───── Supplied information

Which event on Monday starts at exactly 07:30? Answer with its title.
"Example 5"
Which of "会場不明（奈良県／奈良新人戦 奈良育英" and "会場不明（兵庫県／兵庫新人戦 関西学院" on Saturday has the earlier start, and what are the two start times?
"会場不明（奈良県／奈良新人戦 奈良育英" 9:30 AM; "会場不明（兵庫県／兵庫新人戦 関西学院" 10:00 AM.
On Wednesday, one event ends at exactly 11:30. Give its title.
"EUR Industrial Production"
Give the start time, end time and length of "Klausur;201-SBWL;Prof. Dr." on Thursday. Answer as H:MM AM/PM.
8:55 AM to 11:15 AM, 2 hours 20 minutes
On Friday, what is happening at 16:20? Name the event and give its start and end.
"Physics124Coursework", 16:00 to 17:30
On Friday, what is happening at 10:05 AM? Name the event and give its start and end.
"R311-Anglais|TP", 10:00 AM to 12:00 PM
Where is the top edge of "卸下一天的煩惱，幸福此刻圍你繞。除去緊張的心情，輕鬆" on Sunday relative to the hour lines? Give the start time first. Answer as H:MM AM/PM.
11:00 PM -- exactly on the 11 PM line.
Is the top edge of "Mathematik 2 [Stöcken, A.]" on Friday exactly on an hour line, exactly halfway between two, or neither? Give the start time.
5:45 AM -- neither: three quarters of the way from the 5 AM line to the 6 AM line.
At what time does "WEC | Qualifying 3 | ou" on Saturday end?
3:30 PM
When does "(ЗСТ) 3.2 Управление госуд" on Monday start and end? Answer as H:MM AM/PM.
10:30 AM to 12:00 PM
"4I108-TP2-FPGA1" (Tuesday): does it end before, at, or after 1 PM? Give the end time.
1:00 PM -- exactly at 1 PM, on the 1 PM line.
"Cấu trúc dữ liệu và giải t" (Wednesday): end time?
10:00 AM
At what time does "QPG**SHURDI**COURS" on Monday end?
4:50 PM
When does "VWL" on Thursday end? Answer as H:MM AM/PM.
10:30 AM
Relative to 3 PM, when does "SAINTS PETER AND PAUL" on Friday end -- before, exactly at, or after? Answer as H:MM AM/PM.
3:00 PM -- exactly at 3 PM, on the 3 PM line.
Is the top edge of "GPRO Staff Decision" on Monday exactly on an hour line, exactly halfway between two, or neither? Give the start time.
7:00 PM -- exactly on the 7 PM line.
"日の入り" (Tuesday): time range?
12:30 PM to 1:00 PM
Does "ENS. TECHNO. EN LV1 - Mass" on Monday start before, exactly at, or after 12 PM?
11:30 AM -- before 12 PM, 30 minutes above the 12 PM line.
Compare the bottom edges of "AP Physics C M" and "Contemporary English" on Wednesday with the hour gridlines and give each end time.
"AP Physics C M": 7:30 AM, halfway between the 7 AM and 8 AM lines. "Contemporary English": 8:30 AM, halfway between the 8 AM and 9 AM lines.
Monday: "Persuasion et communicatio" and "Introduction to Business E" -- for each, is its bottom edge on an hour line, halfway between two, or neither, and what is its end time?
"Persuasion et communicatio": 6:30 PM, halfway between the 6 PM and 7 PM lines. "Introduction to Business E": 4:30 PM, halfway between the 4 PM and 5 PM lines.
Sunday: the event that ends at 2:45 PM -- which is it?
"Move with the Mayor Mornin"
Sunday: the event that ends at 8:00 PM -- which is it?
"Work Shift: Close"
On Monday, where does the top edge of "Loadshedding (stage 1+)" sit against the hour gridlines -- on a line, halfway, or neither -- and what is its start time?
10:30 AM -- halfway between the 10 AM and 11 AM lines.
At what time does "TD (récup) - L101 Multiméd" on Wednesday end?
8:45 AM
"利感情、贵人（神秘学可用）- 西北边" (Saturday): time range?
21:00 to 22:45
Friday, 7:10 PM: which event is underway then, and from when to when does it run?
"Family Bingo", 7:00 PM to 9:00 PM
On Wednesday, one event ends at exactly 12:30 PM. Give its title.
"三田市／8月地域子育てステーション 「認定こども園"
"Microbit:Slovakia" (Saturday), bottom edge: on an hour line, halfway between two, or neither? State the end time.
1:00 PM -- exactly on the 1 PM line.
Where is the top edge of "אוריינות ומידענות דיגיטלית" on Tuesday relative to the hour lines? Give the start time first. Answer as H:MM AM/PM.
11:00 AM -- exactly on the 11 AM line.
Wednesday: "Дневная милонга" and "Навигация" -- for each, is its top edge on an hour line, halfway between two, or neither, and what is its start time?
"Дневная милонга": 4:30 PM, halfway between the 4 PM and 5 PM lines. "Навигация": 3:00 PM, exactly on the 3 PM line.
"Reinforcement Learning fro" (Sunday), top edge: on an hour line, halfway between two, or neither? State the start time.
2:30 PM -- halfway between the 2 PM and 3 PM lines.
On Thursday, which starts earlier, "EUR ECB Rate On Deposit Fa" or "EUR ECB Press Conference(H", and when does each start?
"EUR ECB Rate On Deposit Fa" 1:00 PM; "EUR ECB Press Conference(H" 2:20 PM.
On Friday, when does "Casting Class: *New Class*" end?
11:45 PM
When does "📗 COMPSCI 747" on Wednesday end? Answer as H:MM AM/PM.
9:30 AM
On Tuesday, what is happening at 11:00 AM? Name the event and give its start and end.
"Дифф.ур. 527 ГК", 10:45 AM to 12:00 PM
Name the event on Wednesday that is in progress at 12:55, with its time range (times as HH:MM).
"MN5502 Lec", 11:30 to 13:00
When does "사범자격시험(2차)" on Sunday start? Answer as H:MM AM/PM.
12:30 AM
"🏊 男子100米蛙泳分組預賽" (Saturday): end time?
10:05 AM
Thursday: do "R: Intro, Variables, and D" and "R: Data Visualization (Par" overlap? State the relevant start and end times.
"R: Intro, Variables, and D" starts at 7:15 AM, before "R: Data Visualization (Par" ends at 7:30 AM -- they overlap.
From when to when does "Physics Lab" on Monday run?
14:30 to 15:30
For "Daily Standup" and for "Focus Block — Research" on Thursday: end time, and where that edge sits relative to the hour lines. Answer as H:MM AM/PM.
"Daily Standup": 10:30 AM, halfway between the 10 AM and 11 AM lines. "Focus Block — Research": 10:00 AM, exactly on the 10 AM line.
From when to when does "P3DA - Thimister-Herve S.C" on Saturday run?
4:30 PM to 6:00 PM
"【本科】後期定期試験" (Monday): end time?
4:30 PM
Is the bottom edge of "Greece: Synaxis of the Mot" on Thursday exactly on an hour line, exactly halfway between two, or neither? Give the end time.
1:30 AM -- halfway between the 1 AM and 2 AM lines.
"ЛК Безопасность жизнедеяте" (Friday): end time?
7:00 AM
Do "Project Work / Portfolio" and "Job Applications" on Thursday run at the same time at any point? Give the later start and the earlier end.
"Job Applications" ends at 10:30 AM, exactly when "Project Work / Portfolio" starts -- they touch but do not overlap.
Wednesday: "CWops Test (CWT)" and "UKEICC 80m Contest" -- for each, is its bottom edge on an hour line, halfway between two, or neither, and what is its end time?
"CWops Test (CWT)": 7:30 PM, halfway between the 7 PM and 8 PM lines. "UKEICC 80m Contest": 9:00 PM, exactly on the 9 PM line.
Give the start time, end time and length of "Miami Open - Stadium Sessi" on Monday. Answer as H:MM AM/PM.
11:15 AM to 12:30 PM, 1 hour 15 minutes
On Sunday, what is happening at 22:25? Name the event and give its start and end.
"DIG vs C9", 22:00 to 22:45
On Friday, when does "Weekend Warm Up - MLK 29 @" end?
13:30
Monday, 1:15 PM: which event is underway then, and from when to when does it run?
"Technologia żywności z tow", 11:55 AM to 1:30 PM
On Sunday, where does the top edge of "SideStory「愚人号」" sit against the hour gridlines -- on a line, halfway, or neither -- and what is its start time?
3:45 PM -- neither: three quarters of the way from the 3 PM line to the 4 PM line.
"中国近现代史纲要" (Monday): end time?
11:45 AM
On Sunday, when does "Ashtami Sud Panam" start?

──────────

From the entries above, filter out every line that does not contain the word "happening", and copy the remaining lines. Matching is case-sensitive.

On Friday, what is happening at 16:20? Name the event and give its start and end.
On Friday, what is happening at 10:05 AM? Name the event and give its start and end.
On Tuesday, what is happening at 11:00 AM? Name the event and give its start and end.
On Sunday, what is happening at 22:25? Name the event and give its start and end.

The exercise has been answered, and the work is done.